板垣公一さんが、引き続いてNGC 941に超新星2005adを発見

【2005年2月8日 VSOLJニュース(136) / 国立天文台 アストロ・トピックス(81)

(VSOLJニュース)

(著者:山岡均さん(九大理))

山形県にお住いの板垣公一さんは、昨日超新星2005abの発見をお伝えしたばかり(vsolj-news 135)ですが、引き続いてまた超新星を発見されました。出現したのは私たちからたいへん近くにある銀河です。

超新星が出現したのは、くじら座の銀河NGC 941で、腕の開いた渦巻銀河をほぼ正面から見た形をしています。板垣さんは、2月6.402日(世界時、以下同様)に撮影した画像から、17.4等級の新しい光点を見いだしました。超新星の位置は以下のとおりです。

赤経  02時28分29.45秒
赤緯 -01度08分20.0 秒 (2000.0年分点)
NGC 941周辺の星図

銀河の中心から東に23秒角、北に45秒角のところになります。天体の存在は、翌夜(7.434日)に板垣さん自身が確認していますが、このときには超新星は16.6等に増光していました。爆発後間もないものと考えられます。

NGC 941はたいへん近くにある銀河で、母銀河での吸収がない典型的なIa型超新星ですと13等台も期待されます。今回の超新星について、早期の分光と、継続的な測光観測がひじょうに望まれます。この天体は夕空にあり、これから太陽に近付いていくのが残念です。

板垣さんは、昨年も超新星2005Aと2005Bを3日間隔で発見されました。今回は、超新星2005abが2月6日未明、超新星2005adが6日の夕方と、日本時間では同じ日に2つの天体を発見されたことになります。このような例は、日本人では、次のお二方の例があるくらいで、かなり珍しいものと言えるでしょう。

  • 森敬明(もりひろあき)さん: 1975年10月5日、彗星C/1975 T1と1975 T2を発見
  • 青木昌勝(あおきまさかつ)さん: 1996年12月15日、超新星1996caと1996cbを発見

(国立天文台 アストロ・トピックス)

山形県山形市にお住いの板垣公一(いたがきこういち)さんは、りょうけん座の渦巻銀河NGC 4617 の中に超新星を発見したばかり(国立天文台 アストロ・トピックス 80)ですが、今度はくじら座の渦巻銀河NGC 941の中に 17.4等級の超新星を発見しました。この発見も兵庫県の中野主一(なかのしゅいち)さんを通じて国際天文学連合に報告されました。

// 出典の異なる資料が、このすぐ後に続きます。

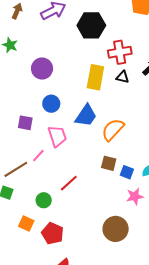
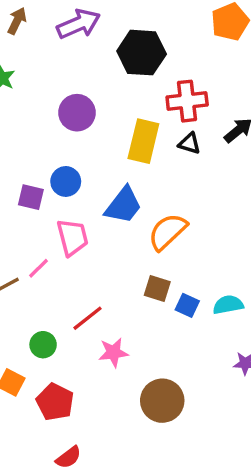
purple circle: (42, 69) -> (77, 113), moved
purple square: (25, 123) -> (31, 197), moved
pink star: (135, 196) -> (113, 352), moved

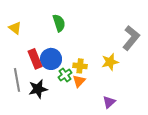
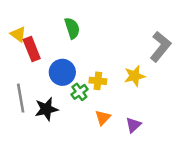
red rectangle: (35, 59) -> (32, 49), moved
orange triangle: (79, 81) -> (103, 118), moved

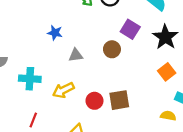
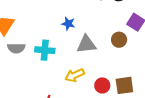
gray triangle: (76, 55) -> (86, 44), size x1.5
cyan cross: (30, 79) -> (45, 50), moved

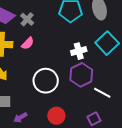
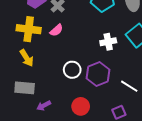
purple hexagon: (81, 75) -> (98, 74), moved
white circle: (46, 81) -> (72, 70), size x0.7

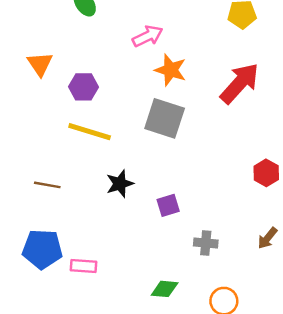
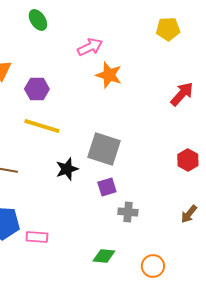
red arrow: (240, 83) -> (182, 94), moved, size x0.7
gray square: (165, 118) -> (104, 149), moved
gray cross: (206, 243) -> (128, 212), moved

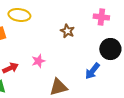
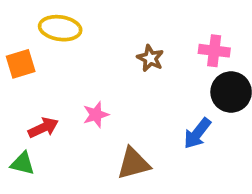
pink cross: (101, 17) -> (214, 51), moved

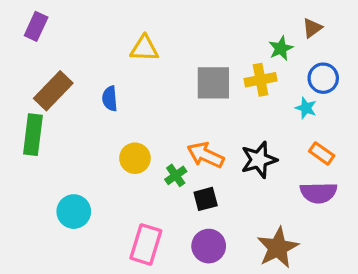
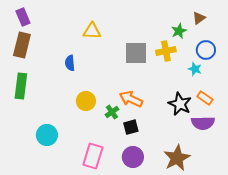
purple rectangle: (36, 26) -> (23, 17), turned -48
brown rectangle: (53, 91) -> (22, 45), moved, turned -30
black star: (259, 160) -> (180, 104), moved, turned -30

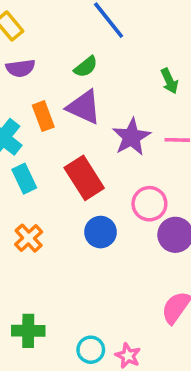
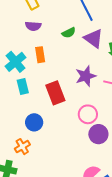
purple triangle: (84, 107) -> (93, 38), moved
blue circle: (101, 232) -> (34, 122), moved
orange cross: (29, 238) -> (22, 147), moved

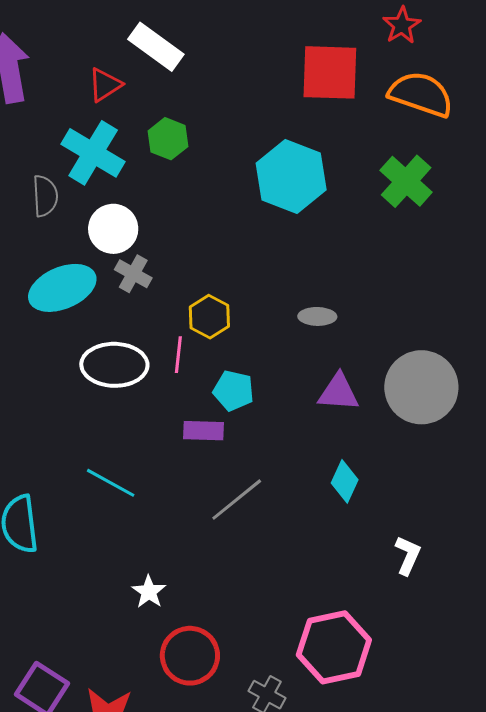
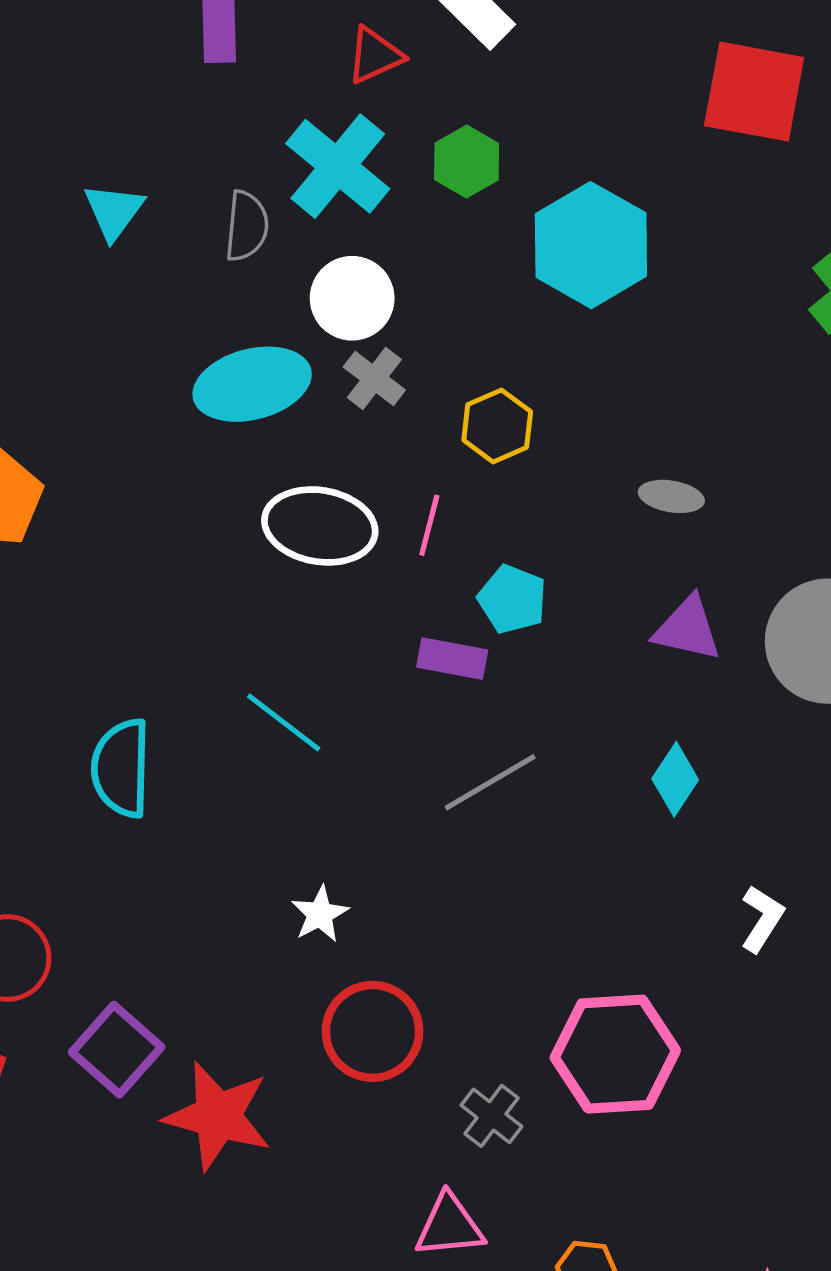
cyan hexagon: (291, 176) -> (591, 245), moved
yellow hexagon: (209, 317) -> (497, 426), moved

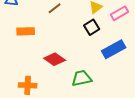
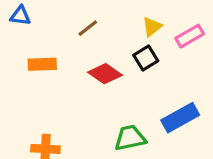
blue rectangle: (114, 49) -> (180, 118), moved
red diamond: (55, 59) -> (105, 74), moved

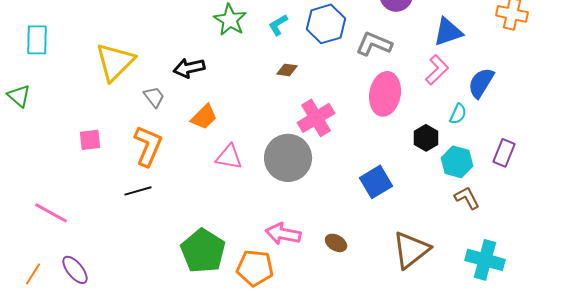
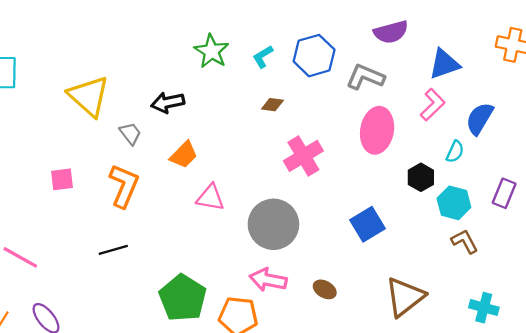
yellow triangle: (115, 62) -> (89, 96), turned -33
gray circle: (288, 158) -> (273, 224), moved
black line: (138, 191) -> (113, 250), moved
cyan cross: (485, 260) -> (484, 308), size x0.7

この天体は、板垣さんが2005年2月6日夕方(日本時)に、CCDを用いて撮像した画像に写っていました。翌日夜、板垣さん自身が確認していますが、このとき、超新星は16.6等と明るくなっていました。爆発後間もないものと思われます。

この超新星は 2005ad と命名されました。

超新星の位置は以下のとおりです(VSOLJニュースと同じなので省略)。

この天体はNGC 941の中心から、東に23秒角、北に45秒角のところにあります。この天体は夕空にあり、これから太陽に近付いていってしまうので、早期のスペクトル型の判定と継続的な観測が望まれています。

板垣さんの発見(独立発見を含む)は通算14個目となり、山梨県八ケ岳南麓天文台の串田麗樹(くしだれいき)さんの発見数と並びました。

板垣さんは、2004年に超新星2005Aと2005Bを3日の間隔で発見しています。今回は、超新星2005abが2月6日未明、超新星2005adが同日の夕方と、同じ日に2つの天体を発見したことになります。VSOLJニュース(136)によると、このような例は、日本人では、「森敬明(もりひろあき)さんが、1975年10月5日に彗星C/1975 T1と1975 T2」を、「青木昌勝(あおきまさかつ)さんが、1996年12月15日に超新星 1996caと1996cb」(国立天文台・天文ニュース 75)を発見した例があるだけで、かなり珍しいものです。